[[ RECORDS SHOWN open ]]

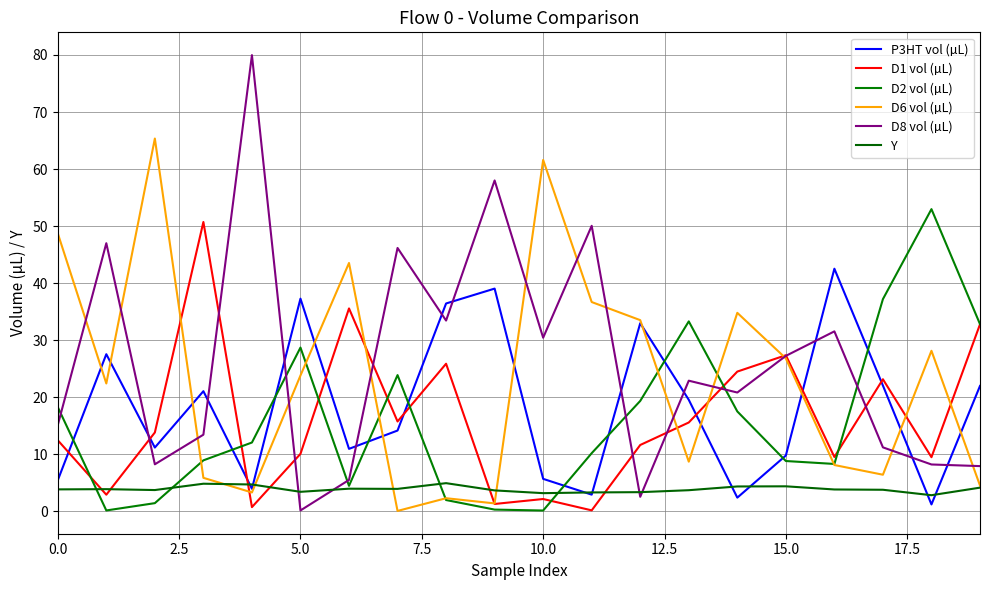

Does the chart display data point markers on the line(s)?

No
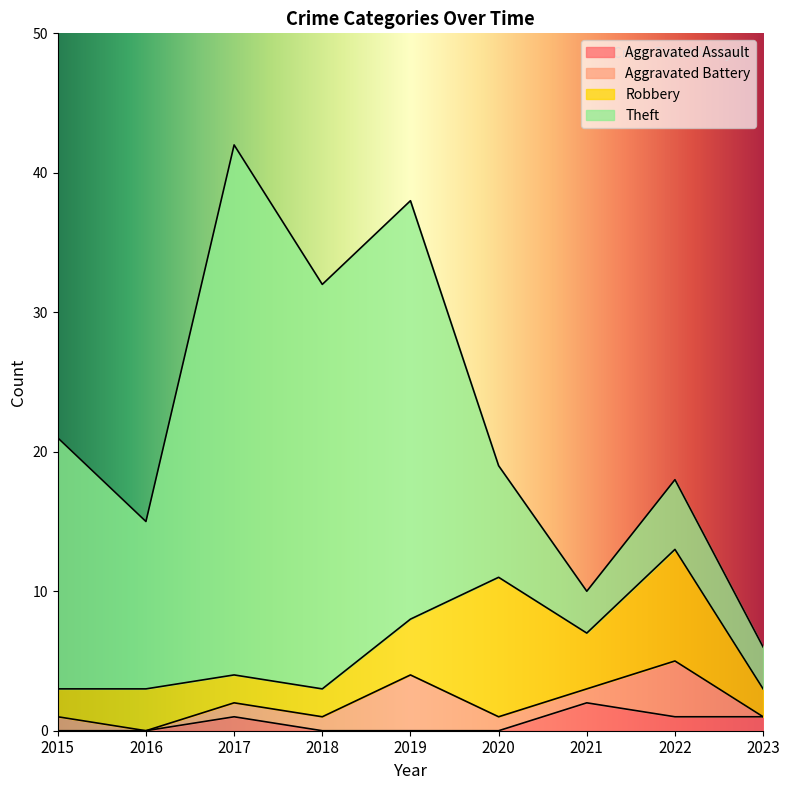

Is it true that Theft equals 38 at 2017?

True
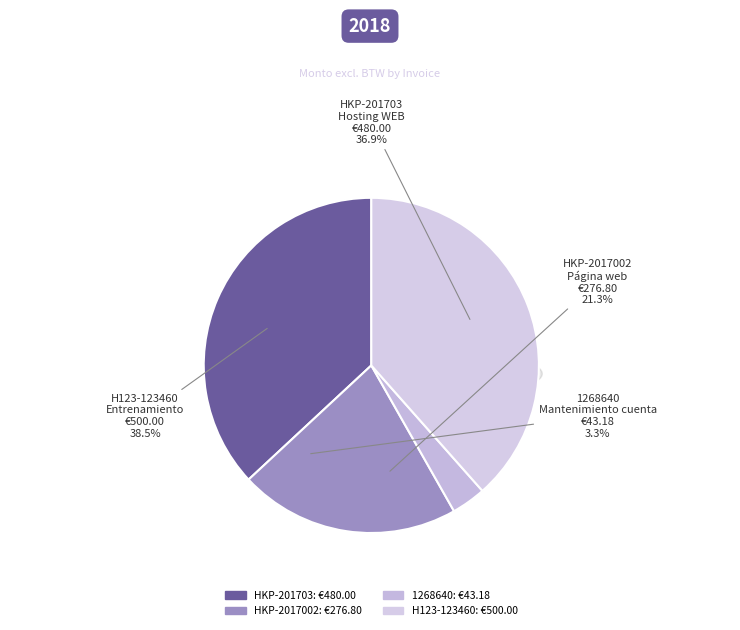

Between H123-123460 and HKP-2017002, which is larger?

H123-123460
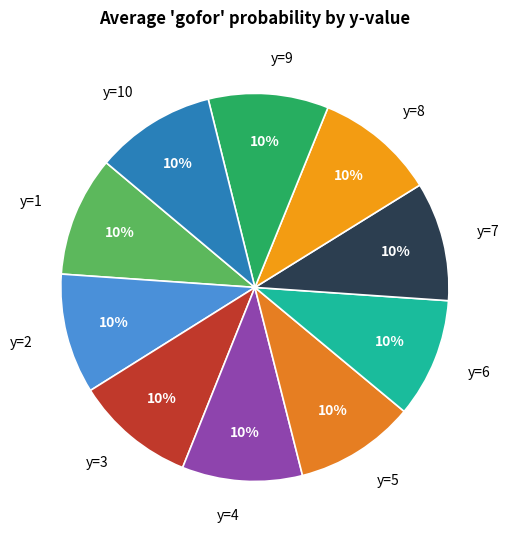

The y=6 slice represents 10% of the pie. True or false?

True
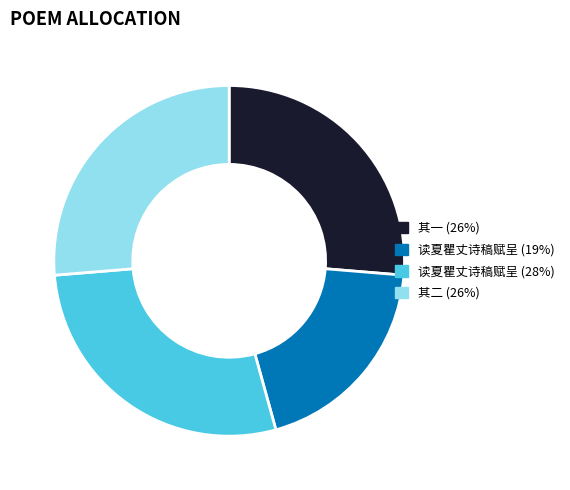

Does any single category account for the majority?

No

[[ RECORDS SHOWN closed ]]

Set down all of the records above word for word, leaving out the pictures.

Does the chart display data point markers on the line(s)?

No

Is it true that Theft equals 38 at 2017?

True

Between H123-123460 and HKP-2017002, which is larger?

H123-123460

The y=6 slice represents 10% of the pie. True or false?

True

Does any single category account for the majority?

No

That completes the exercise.